Imagine a teenager playing a violent game such as Doom 2. Doom 2 involves characters walking around in a first person view engaging one another in combat with fictional weapons. Now imagine a child attempting to copy such acts? Will they dress up in futuristic clothing and walk outside with their newly found gun and being to open fire on everyone? Thinking such things is unreasonable as any child would be able to distinguish fantasy from reality and during game play the player has motives to shoot, as it is either them, or the enemy. But what motives does a child have to run around killing random innocents? None. Critics then use school shootings as an exsample where students are bullied to the edge and over and because of violent video games unleashed their anger in a hail of bullets, but why use violent games as a scapegoat when this violent behaviour could have been induced from other sources such as violent television shows.
People often blind sight the positive effects of some violence in video games. Many skills can be learned by playing them. Some such skills include problem-solving abilities, estimating skills, resource management, mapping, memory, quick thinking, and reasoned judgements. Many violent games also give incite into wars and the world itself. One game even teaches the player first aid skills such as resuscitation and then gives the player a test on these skills! They have also been seen to help build confidence in the ordinary child. Another potential positive is that video games allow for the development of hand-eye coordination. Video games also mimic social structure. Video games allow a means by which to establish hierarchies of skill and ability, and ultimately leadership just like in other areas of life. Video games can also be helpful in other areas. Children who have problems with attention, self-esteem, and boundaries are often helped by the gaming experience. Children that see themselves as failures also receive benefits from playing video games, as they provide the player with a sense of participation and excitement. I myself have gained a vast amount of knowledge from such games, even though education may not be the main point of the game a lot can still be learnt.
Worried parents believe bans should be put in place to prevent teenagers from obtaining violent video games. In their ignorance they are also taking away the right of an adult to purchase such games if a law were passed outlawing them. These people have to open their eyes and not target the companies that produce the games, or the shops that sell it, but themselves. Since it is it against the law to sell a person under the age of 15 years (Sometimes 18) violent video games are then acquired by parents for the children. It is not as if their child is holding a gun to their head forcing them to buy the game for them, so it is still the parents choice to decide if they want their child to play this game. If parents feel they need to judge the game they could always read the warning labels, read reviews or even ask the shopkeeper about the game. Seeing as restrictions are in place I find it befalling how some people can still manage to blame companies for giving out such violent games when they are the ones who purchase it!
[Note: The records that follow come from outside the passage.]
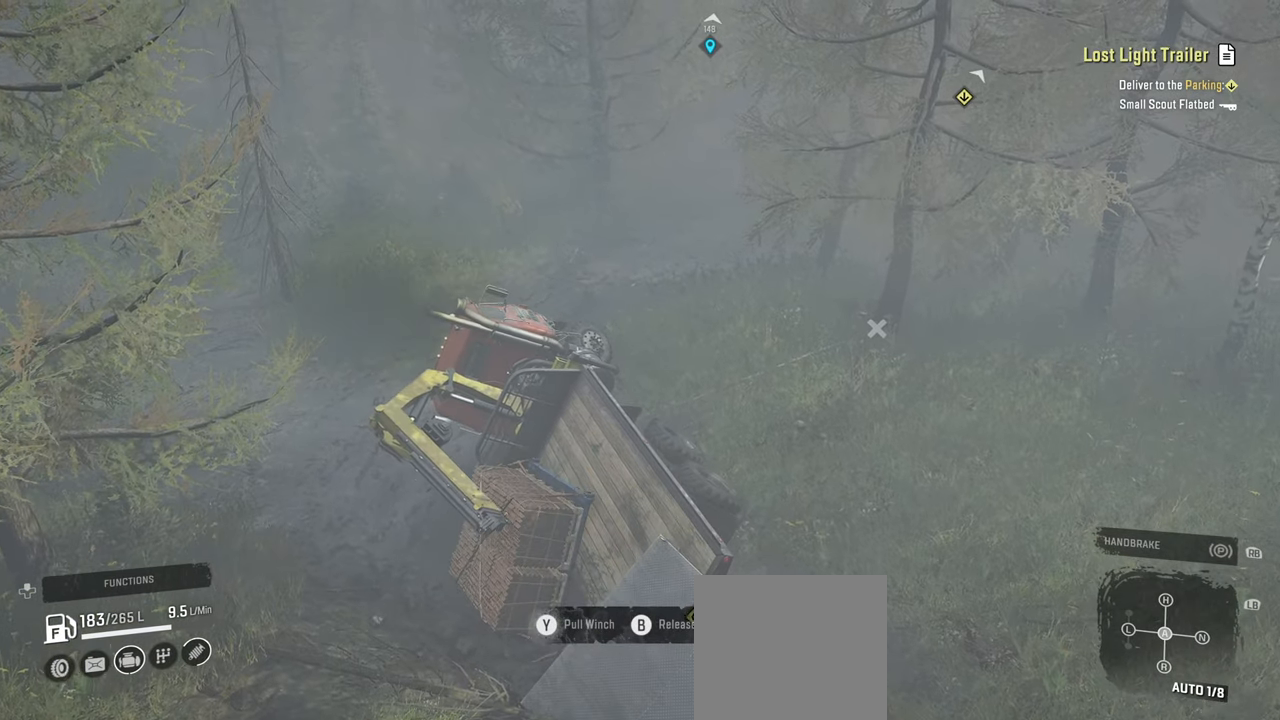
{"buttons": ["Y", "R2"], "left_stick": "up-right", "right_stick": "center", "events": []}
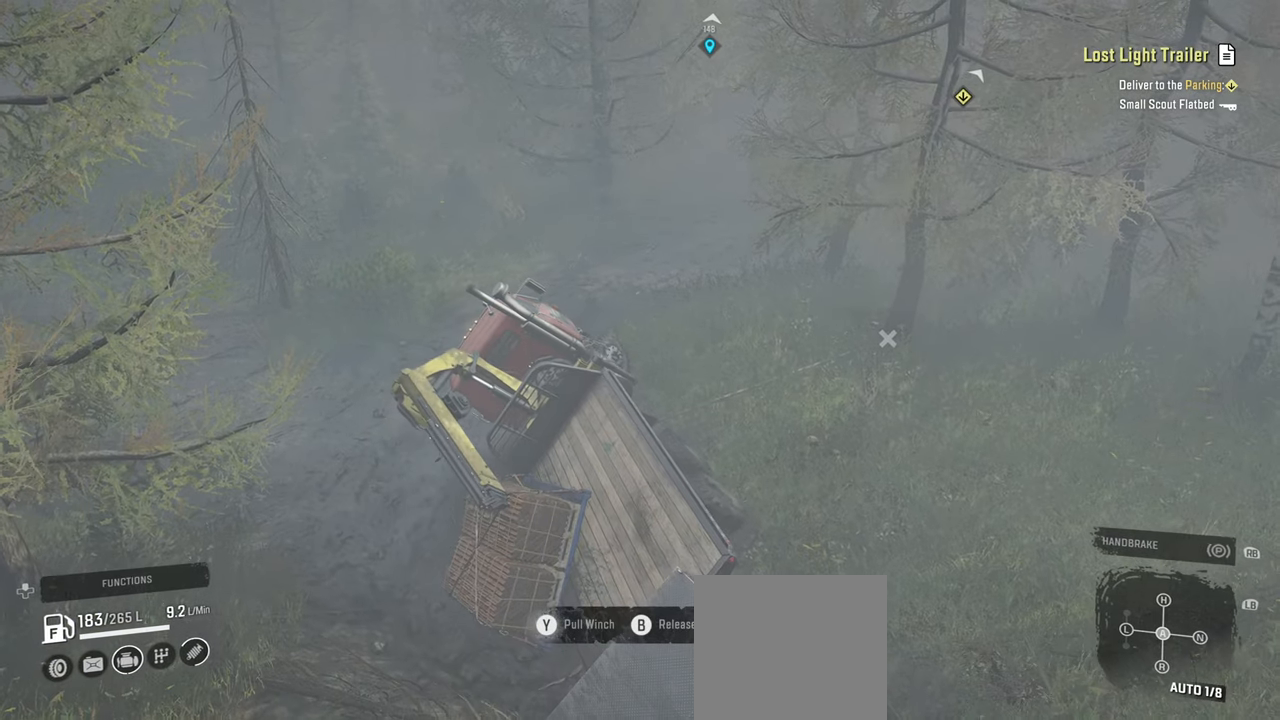
{"buttons": ["Y", "R2"], "left_stick": "up-right", "right_stick": "center", "events": []}
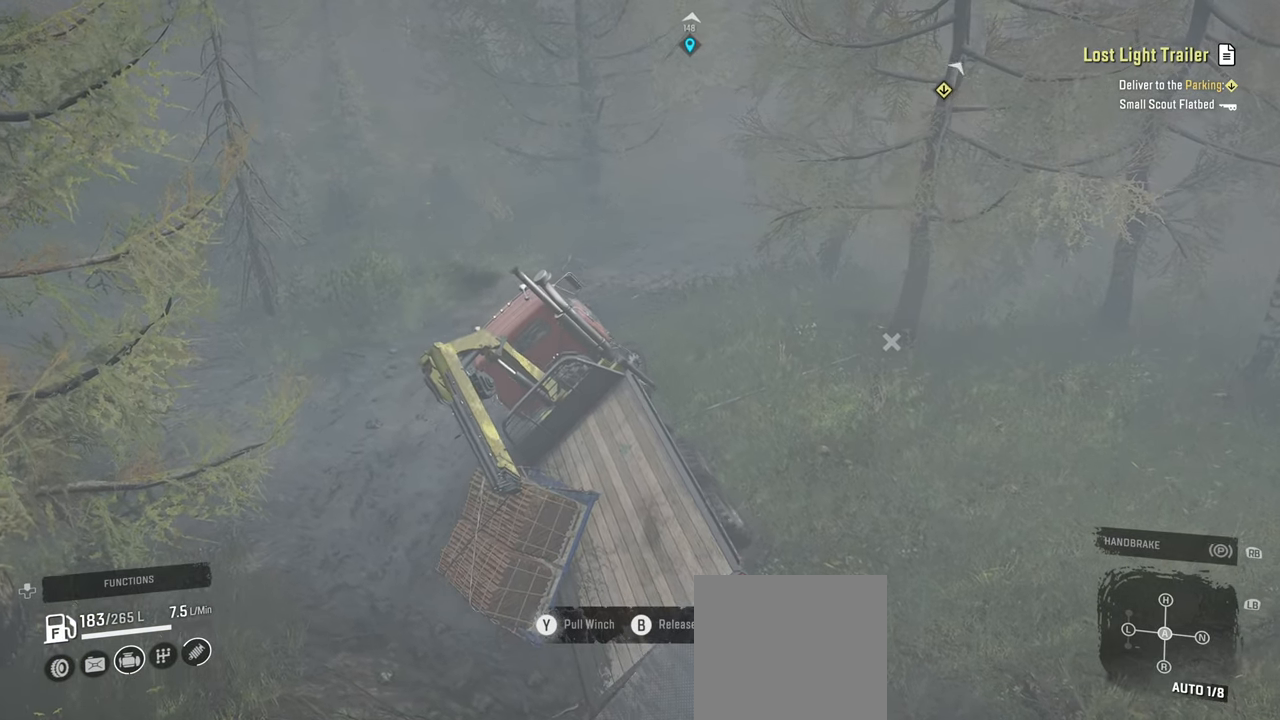
{"buttons": ["Y", "R2"], "left_stick": "up-right", "right_stick": "center", "events": []}
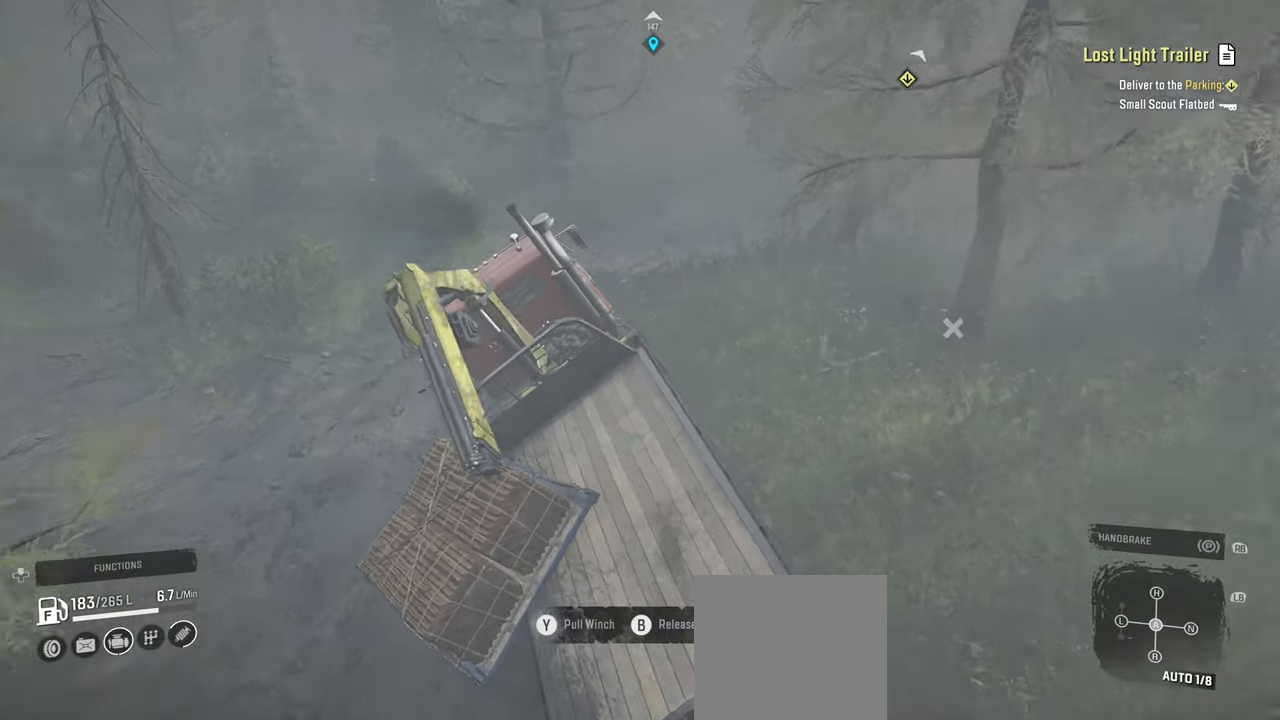
{"buttons": ["Y", "R2"], "left_stick": "up-right", "right_stick": "center", "events": []}
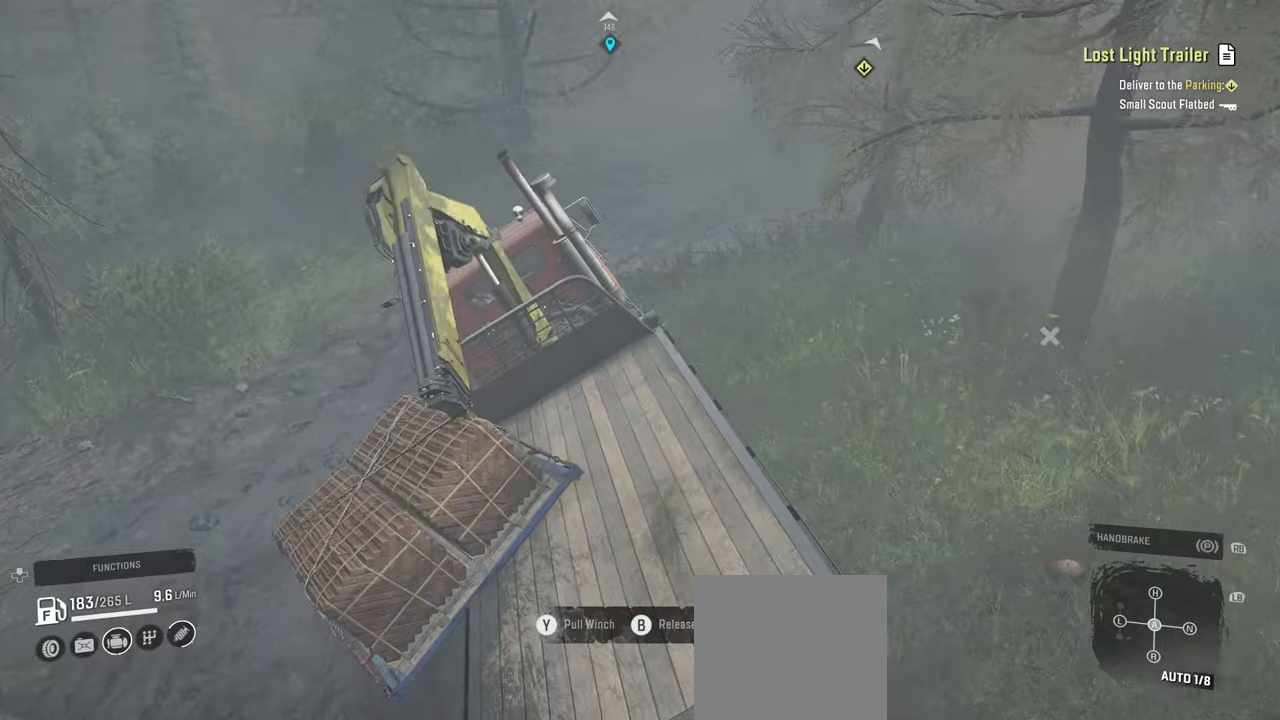
{"buttons": ["R2"], "left_stick": "up-right", "right_stick": "up-right", "events": [[100, "Y", "up"], [367, "right_stick", "up-right"]]}
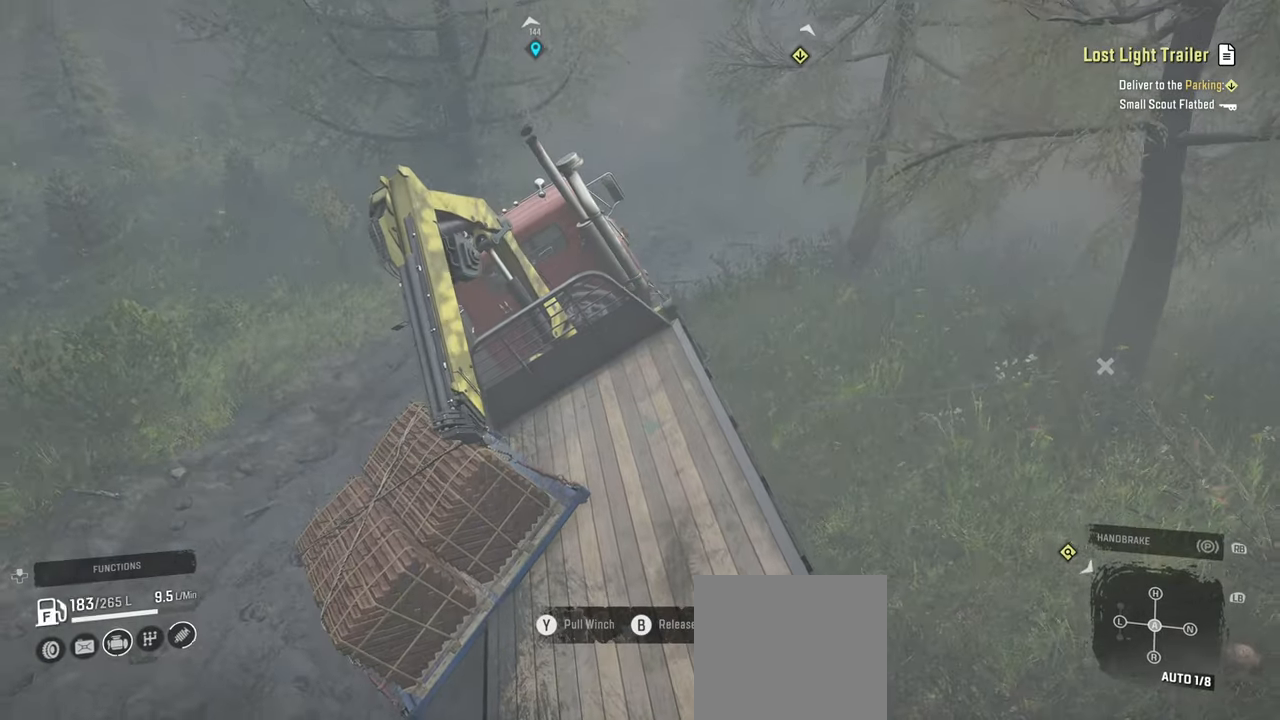
{"buttons": ["R2"], "left_stick": "up-right", "right_stick": "right", "events": [[250, "right_stick", "center"], [317, "right_stick", "right"]]}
Money should be put into educating parents. Not all kids are going to kill somebody, but who else to aid a child's path but their parents? A video game will not show right from wrong. A parent will. The parents should be there to realize, regulate, and stop any future violence from occurring. However, censoring and toning down video games should not be done, for everyone else may not respond to violence this way. Still the obvious issue remains, should the responsibilities of a parent really be placed onto the shoulders of a video game creator or onto the government's shoulders? I think not.